Upside: The theme and the decorations are already in place.
Downside: Birthday child can feel forced to share the holiday theme.
Some parents and kids prefer to spread out the fun. Kelley Nelson of Geneva used to plan her daughter’s big celebration on June 22 to commemorate her half-birthday. “One year I made a half-birthday cake that was half lion and half zebra,” she remembers. “I usually made some joke about Santa or Christmas in her June invitation and explained that it was her half-birthday.”
You can incorporate the holiday theme in a summer birthday. Have Santa make an appearance or play Christmas music outside in the warm weather. Kids will get a kick out of playing traditional Christmas games in June, and this is probably the only time when it’s not only OK but actually funny to use Christmas paper to wrap birthday presents!
A half-birthday helps spread out the glut of gifts that would otherwise arrive in December and adds some variety.
Upside: Birthday celebration is spread throughout the year. Summer is an easier time to focus on a party.
Downside: Not near the actual day, which is hard for some kids. Parents need to acknowledge the real birthday in a smaller way.
A smaller delay
Our family has finally settled on a January party. The Christmas rush is over and we can focus on her and her special day. January is a rather quiet month, and people are usually available. Plus, many businesses have January or winter specials to entice people out after the holidays.
On my daughter’s actual birthday, Dec. 26, we take her to out to dinner at the restaurant of her choice. It’s too exhausting to whip up another fancy meal and she likes being able to make the decision. We celebrate at a family party with cousins and grandparents early in December, making her birthday celebration a month-long event-another bonus for her.
Upside: Close to the actual birthday, but not lost in the shuffle of the holiday rush.
Downside: Easy to get distracted and forget to plan it. Some feel tapped out by holiday parties and gift-giving.
Christmas Day birthdays
This is perhaps the toughest birthday of the year. By necessity, part of the day is spent watching other people open gifts. No matter how hard parents may try, the focus of the day is on the celebration of Christmas.
Stacy Leonard of Elmhurst has only celebrated her daughter’s birthday once on Dec. 25. “There is a photo taken of me that day that says it all,” she recalls. “I’m sitting in a chair, sound asleep. We had Christmas morning, church, Christmas dinner, birthday cake and presents. It was too exhausting.”
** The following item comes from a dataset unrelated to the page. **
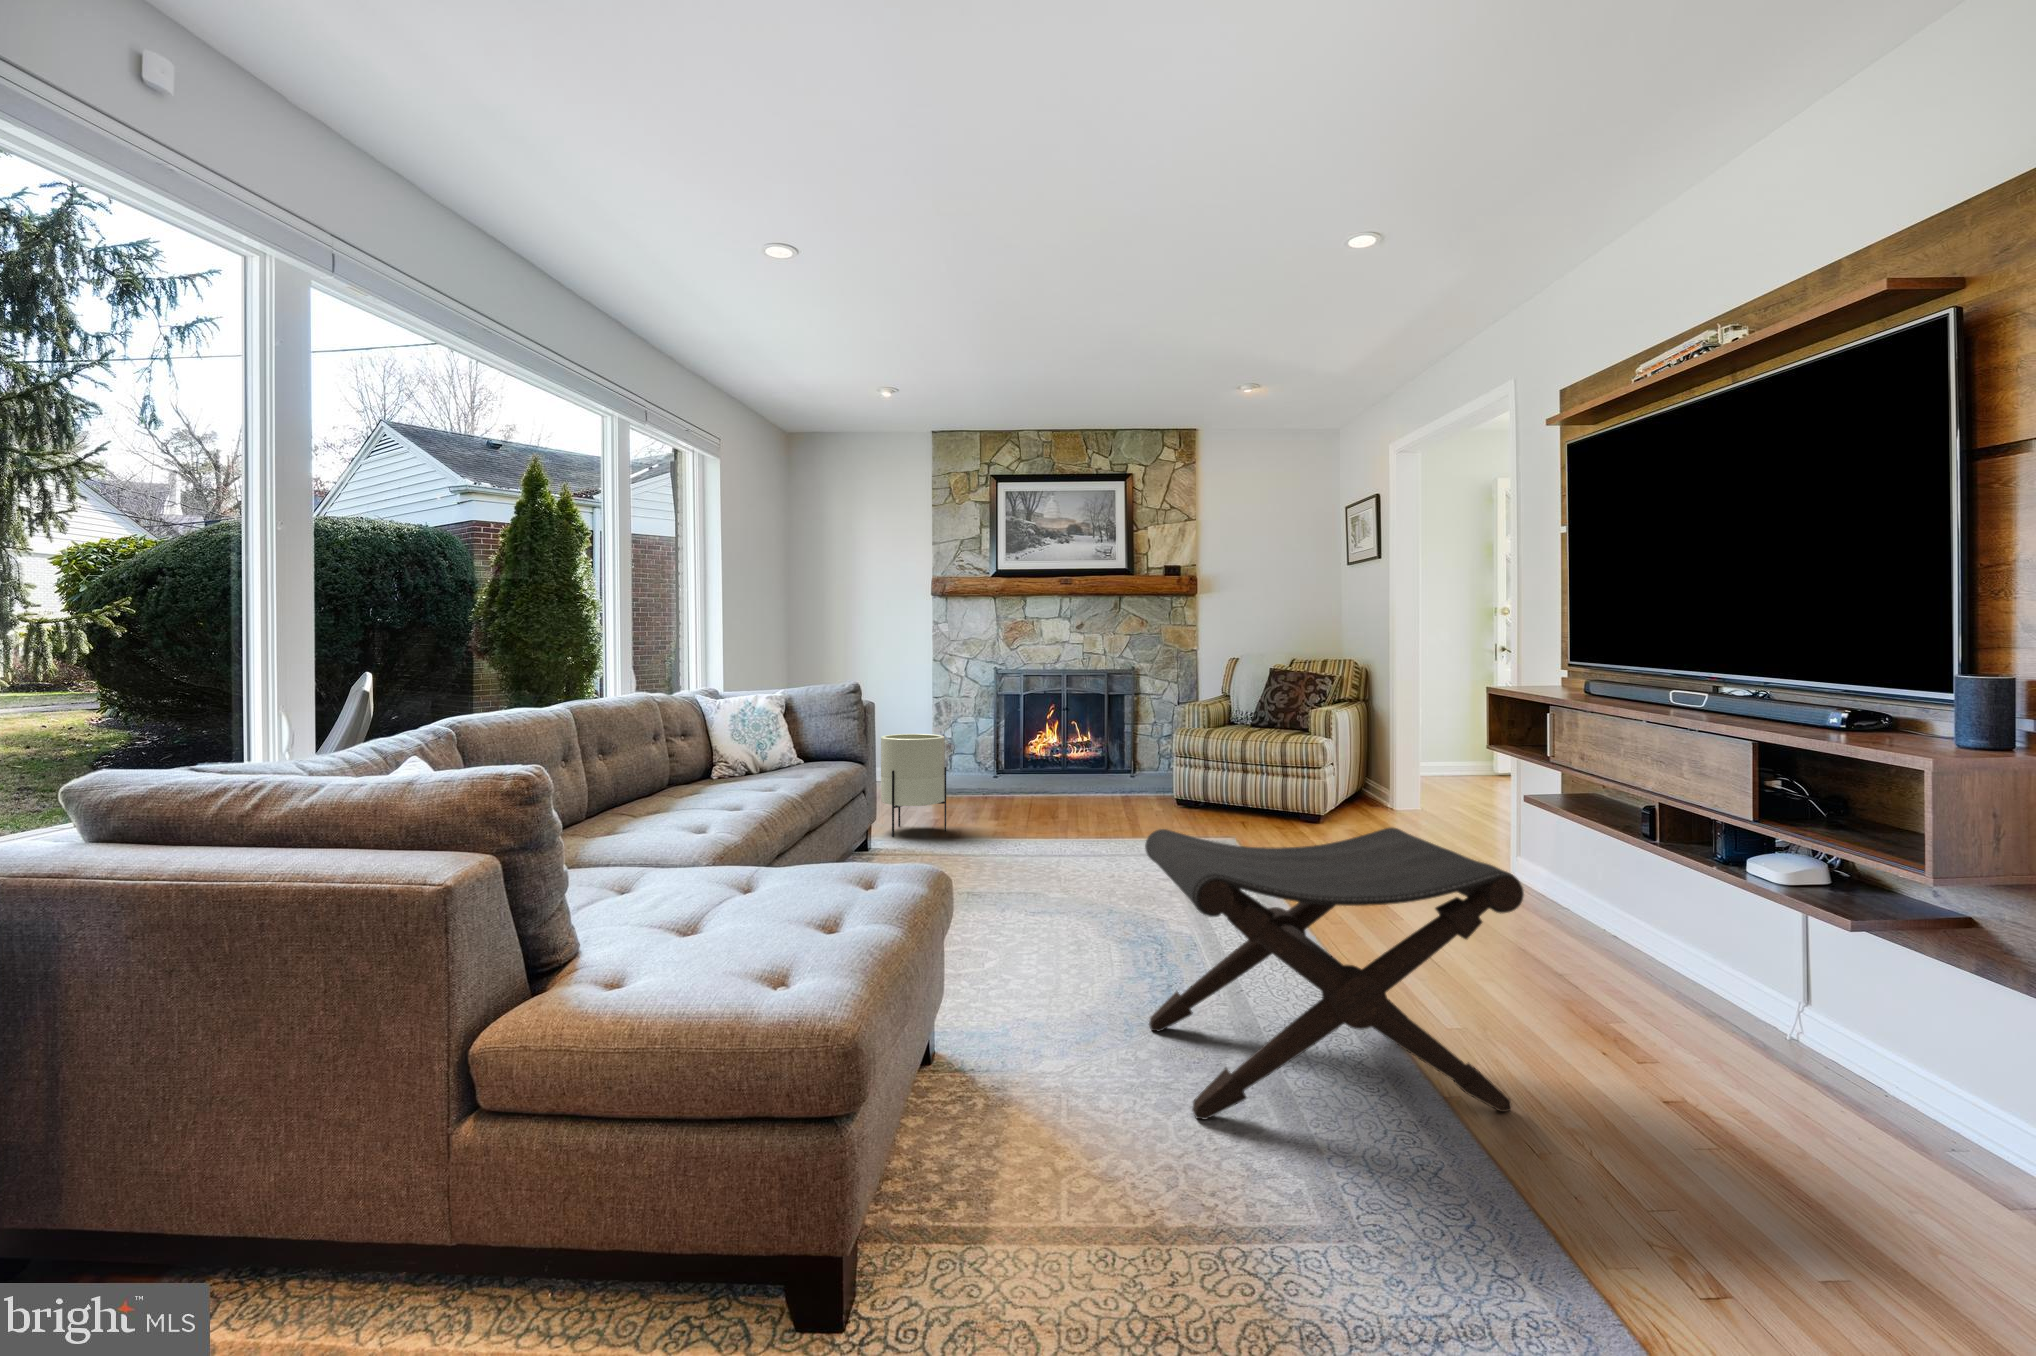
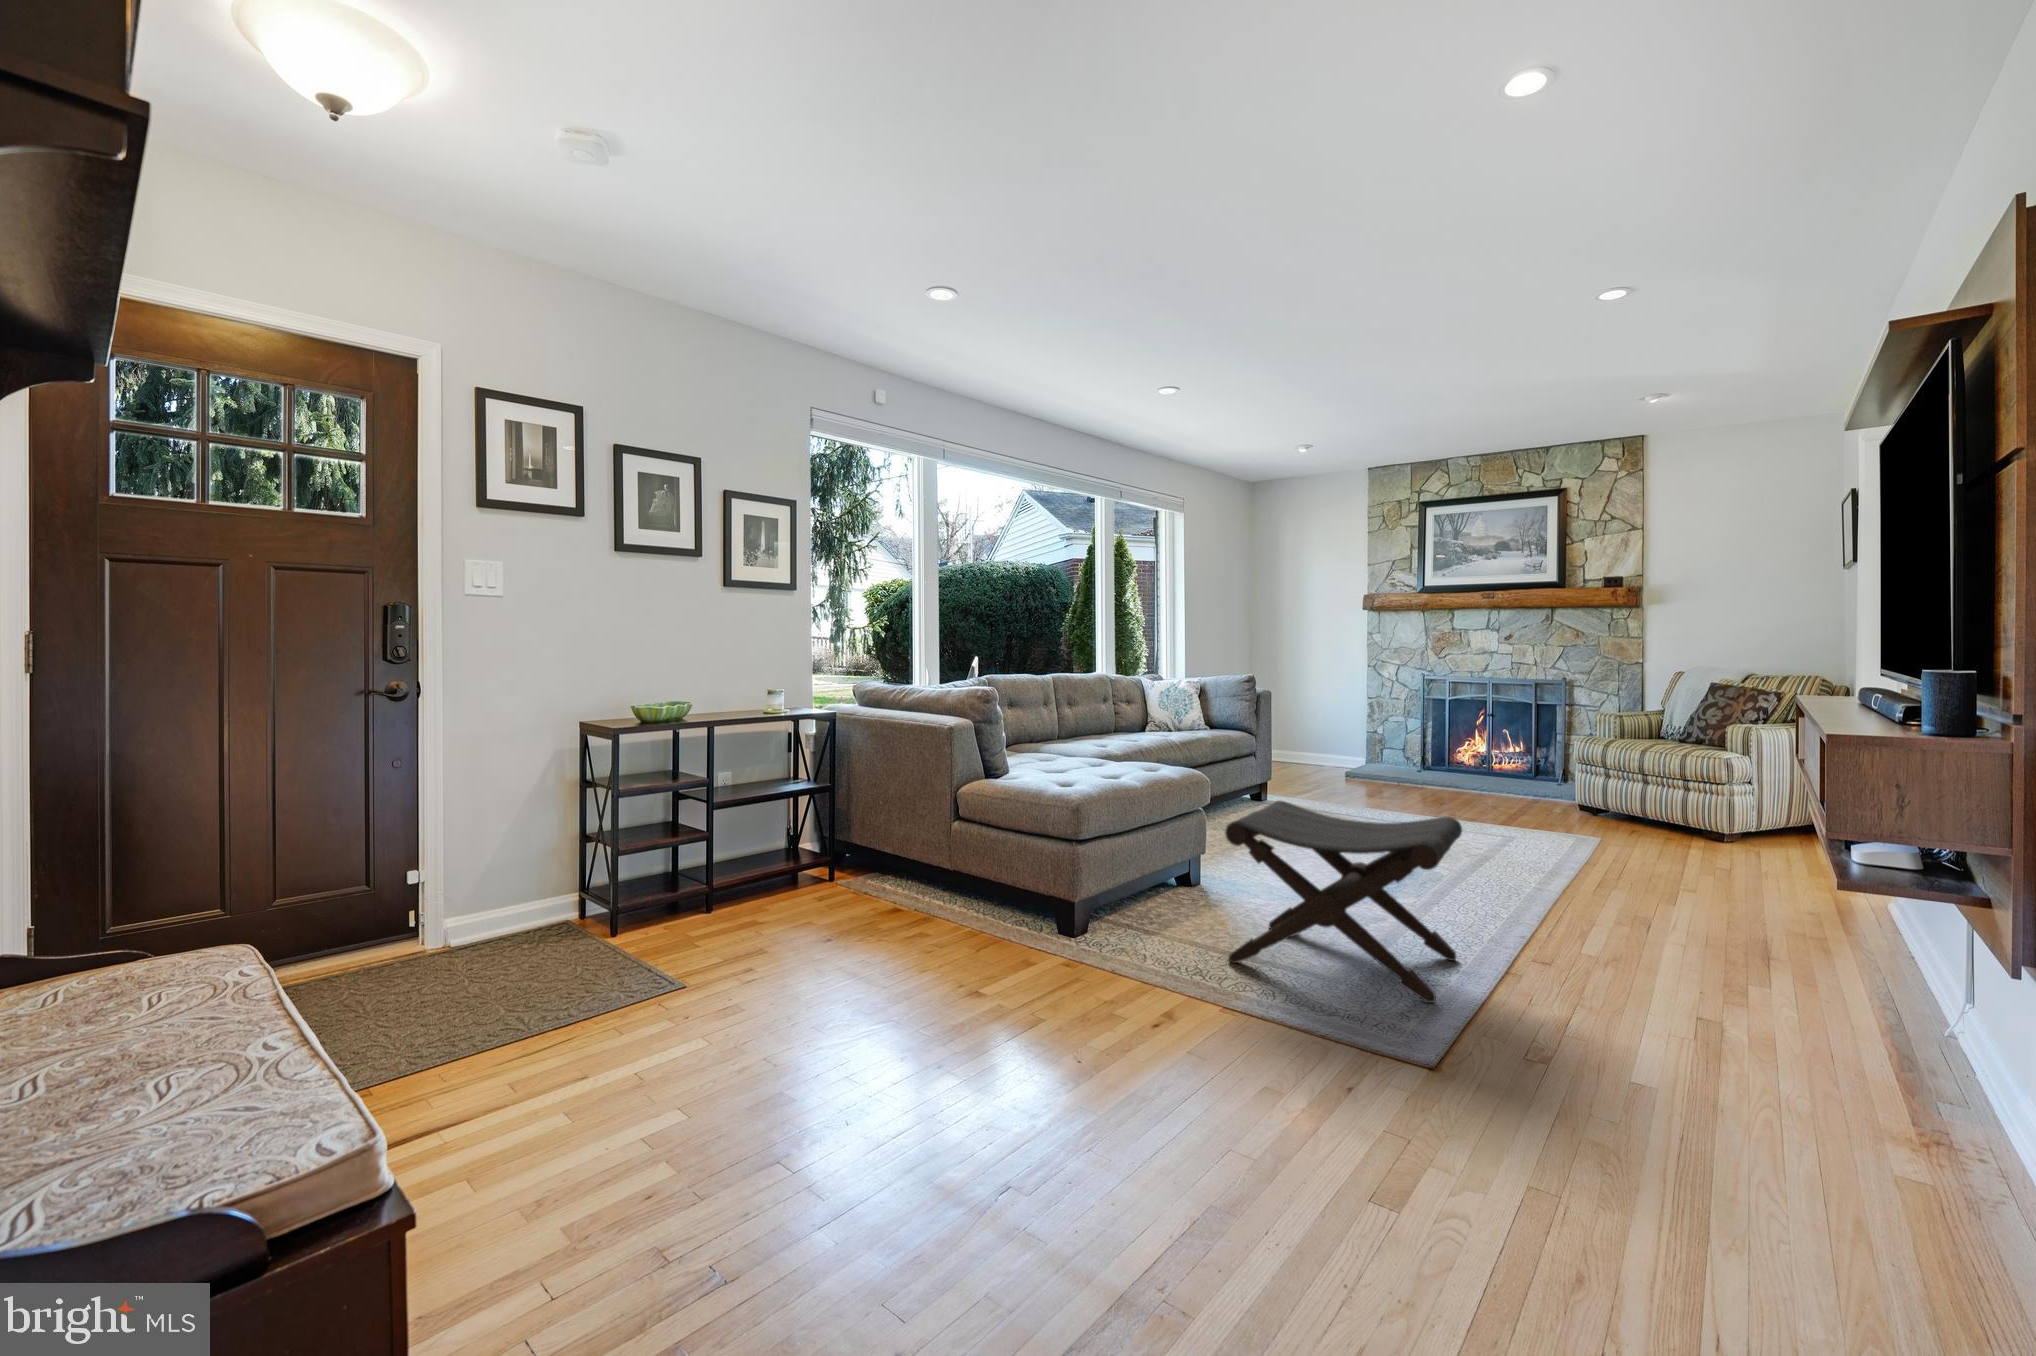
planter: present [881,734,946,837] -> none [1259,730,1310,809]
Now they choose to celebrate her birthday one or two weeks before Christmas. They pick the day in advance, and that day is entirely spent celebrating Meredith’s birthday. When she was younger, they would have her friends party during the day and a family celebration in the evening.
Work with your child
When it comes to December birthday celebrations, no one solution is perfect for everyone. Some kids resist celebrating on any day but their actual birthday, while some enjoy having a day that doesn’t involve the holiday. It may take a few years to get it right or the answer may come easily. It’s a tough time to have a birthday, but it’s a magical time, too.